» Task directions:
Reproduce the following lines verbatim, every one of them, from start to finish.

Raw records
■ ■ ■ ■

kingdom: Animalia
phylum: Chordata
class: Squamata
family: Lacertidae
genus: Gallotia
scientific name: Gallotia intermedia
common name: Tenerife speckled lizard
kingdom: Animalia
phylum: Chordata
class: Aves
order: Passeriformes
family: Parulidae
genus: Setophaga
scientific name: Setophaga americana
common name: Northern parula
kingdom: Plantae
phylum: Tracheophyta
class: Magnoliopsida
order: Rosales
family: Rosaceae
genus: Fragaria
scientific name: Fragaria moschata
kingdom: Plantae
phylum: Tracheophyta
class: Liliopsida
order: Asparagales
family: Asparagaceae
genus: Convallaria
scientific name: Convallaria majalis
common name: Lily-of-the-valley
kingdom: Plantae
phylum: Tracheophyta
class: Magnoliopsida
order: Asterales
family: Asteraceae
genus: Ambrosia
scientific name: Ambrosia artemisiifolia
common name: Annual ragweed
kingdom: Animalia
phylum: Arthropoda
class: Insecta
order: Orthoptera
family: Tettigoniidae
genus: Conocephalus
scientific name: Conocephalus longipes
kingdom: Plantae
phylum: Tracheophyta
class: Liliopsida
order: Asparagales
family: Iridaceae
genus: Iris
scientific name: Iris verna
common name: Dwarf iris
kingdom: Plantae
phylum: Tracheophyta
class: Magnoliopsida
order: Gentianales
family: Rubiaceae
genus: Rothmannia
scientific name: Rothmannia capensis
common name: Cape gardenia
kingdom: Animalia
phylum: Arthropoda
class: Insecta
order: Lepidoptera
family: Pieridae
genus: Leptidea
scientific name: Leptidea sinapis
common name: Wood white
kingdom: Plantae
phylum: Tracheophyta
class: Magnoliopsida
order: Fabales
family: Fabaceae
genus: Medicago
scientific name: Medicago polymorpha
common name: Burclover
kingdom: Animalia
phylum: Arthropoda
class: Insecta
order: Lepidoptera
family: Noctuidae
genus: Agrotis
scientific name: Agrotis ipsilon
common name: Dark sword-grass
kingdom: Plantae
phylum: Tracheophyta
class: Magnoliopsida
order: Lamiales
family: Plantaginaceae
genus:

■ ■ ■ ■

» Exercise output:
kingdom: Animalia
phylum: Chordata
class: Squamata
family: Lacertidae
genus: Gallotia
scientific name: Gallotia intermedia
common name: Tenerife speckled lizard
kingdom: Animalia
phylum: Chordata
class: Aves
order: Passeriformes
family: Parulidae
genus: Setophaga
scientific name: Setophaga americana
common name: Northern parula
kingdom: Plantae
phylum: Tracheophyta
class: Magnoliopsida
order: Rosales
family: Rosaceae
genus: Fragaria
scientific name: Fragaria moschata
kingdom: Plantae
phylum: Tracheophyta
class: Liliopsida
order: Asparagales
family: Asparagaceae
genus: Convallaria
scientific name: Convallaria majalis
common name: Lily-of-the-valley
kingdom: Plantae
phylum: Tracheophyta
class: Magnoliopsida
order: Asterales
family: Asteraceae
genus: Ambrosia
scientific name: Ambrosia artemisiifolia
common name: Annual ragweed
kingdom: Animalia
phylum: Arthropoda
class: Insecta
order: Orthoptera
family: Tettigoniidae
genus: Conocephalus
scientific name: Conocephalus longipes
kingdom: Plantae
phylum: Tracheophyta
class: Liliopsida
order: Asparagales
family: Iridaceae
genus: Iris
scientific name: Iris verna
common name: Dwarf iris
kingdom: Plantae
phylum: Tracheophyta
class: Magnoliopsida
order: Gentianales
family: Rubiaceae
genus: Rothmannia
scientific name: Rothmannia capensis
common name: Cape gardenia
kingdom: Animalia
phylum: Arthropoda
class: Insecta
order: Lepidoptera
family: Pieridae
genus: Leptidea
scientific name: Leptidea sinapis
common name: Wood white
kingdom: Plantae
phylum: Tracheophyta
class: Magnoliopsida
order: Fabales
family: Fabaceae
genus: Medicago
scientific name: Medicago polymorpha
common name: Burclover
kingdom: Animalia
phylum: Arthropoda
class: Insecta
order: Lepidoptera
family: Noctuidae
genus: Agrotis
scientific name: Agrotis ipsilon
common name: Dark sword-grass
kingdom: Plantae
phylum: Tracheophyta
class: Magnoliopsida
order: Lamiales
family: Plantaginaceae
genus:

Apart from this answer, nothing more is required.